Texto para leitura »
********************
Dizia-se que o vice-rei estava desolado, que Mr. De Lesseps perdera a sua habitual e impassível firmeza de espírito, e que se telegrafara para Paris anunciando o resultado desastroso. Realmente, depois de dez anos de tantos esforços e tantas lutas, tantos combates com o deserto e tantos combates com a intriga, depois de tantos milhões sorvidos pelas areias, de tantas vidas aniquiladas, de tantos créditos fundados, de tantas festas anunciadas, depois das bênçãos de Mr. Bauer e das ovações a Mr. De Lesseps, era doloroso ver tudo aquilo findar repentina e vergonhosamente, ver-se que num canal feito para a navegação não cabiam navios, que aquilo era uma obra ridiculamente grandiosa, e que em lugar de tudo terminar em triunfos, tudo terminava em gargalhadas! Estivemos nestas incertezas parte do dia. Esperava-se o vice-rei, que fora num pequeno escaler ao canal ver o desastre do Latife. Enfim, pelo começo da tarde, os navios começaram a mover-se, as inquietações findavam, o vice-rei voltava, o Latife estava desencalhado, a Aigle seguia, já a obra de Mr. De Lesseps começava a justificar-se.

O Fayoum, então, penetrou corajosamente no canal. O Fayoum era o maior navio do cortejo. Caminhava-se com grande cuidado; no meio do canal bandeiras brancas marcavam precisamente a linha que deviam seguir os navios, para acharem a necessária profundidade de água. Conservavam-se minuciosamente em distância; ia-se devagar, sondando; havia mais cuidados e escrúpulos receosos do que na navegação de um labirinto de rochas. Na realidade, o canal aparecia-nos estreito, baixo, e a cada momento receávamos ver a proa do navio ir atufar-se nas areias das margens elevadas. O canal, ao sair de Port Said, atravessa o Menzaleh, antigo lago lamacento. Nós víamos de ambos os lados do canal reluzir ao sol aquela água morta, pesada, esverdeada.

Foi esta a primeira grande dificuldade dos trabalhos. Era necessário, no meio daquele largo lodaçal, abrir um canal navegável e construir margens. As dificuldades cresciam com a insalubridade daqueles lugares miasmáticos. Felizmente, ao violento sol do Egito, o lodo extraído e deposto, a fim de formar as margens, secava rapidamente. Houve ali esforços heroicos. Os operários da Europa desertavam daquele trabalho perigoso. Era necessário empregar os habitantes das margens daquele lago de lamas: estes entravam até à cintura na água espessa, tiravam com as mãos a maior quantidade de lodo possível, apertavam-no ao calor do peito até secar, e iam-no enfileirando aos pequenos montículos, formando assim o começo primitivo das margens. As dragas vinham por fim, e aprofundavam e aperfeiçoavam aquele trabalho elementar.
********************
O que fazer »
A) Atualize o trecho do texto entre "O Fayoum, então, penetrou" e "morta, pesada, esverdeada.", inclusive, substituindo "Fayoum" por "Faium".
B) Traduza para o inglês esta frase do texto: "O Fayoum era o maior navio do cortejo."

Dados fornecidos »
********************
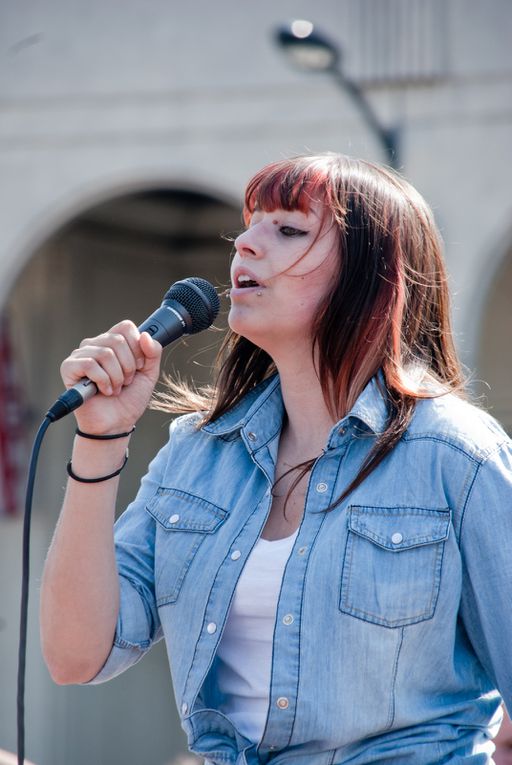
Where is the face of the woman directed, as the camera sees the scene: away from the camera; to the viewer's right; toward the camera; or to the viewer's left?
********************
Respostas do exercício »
A)
O Faium, então, penetrou corajosamente no canal. O Faium era o maior navio do cortejo. Caminhava-se com grande cuidado; no meio do canal bandeiras brancas marcavam precisamente a linha que deviam seguir os navios, para acharem a necessária profundidade de água. Conservavam-se minuciosamente em distância; ia-se devagar, sondando; havia mais cuidados e escrúpulos receosos do que na navegação de um labirinto de rochas. Na realidade, o canal aparecia-nos estreito, baixo, e a cada momento receávamos ver a proa do navio ir atufar-se nas areias das margens elevadas. O canal, ao sair de Port Said, atravessa o Menzaleh, antigo lago lamacento. Nós víamos de ambos os lados do canal reluzir ao sol aquela água morta, pesada, esverdeada.

B) The Fayoum was the largest ship in the procession.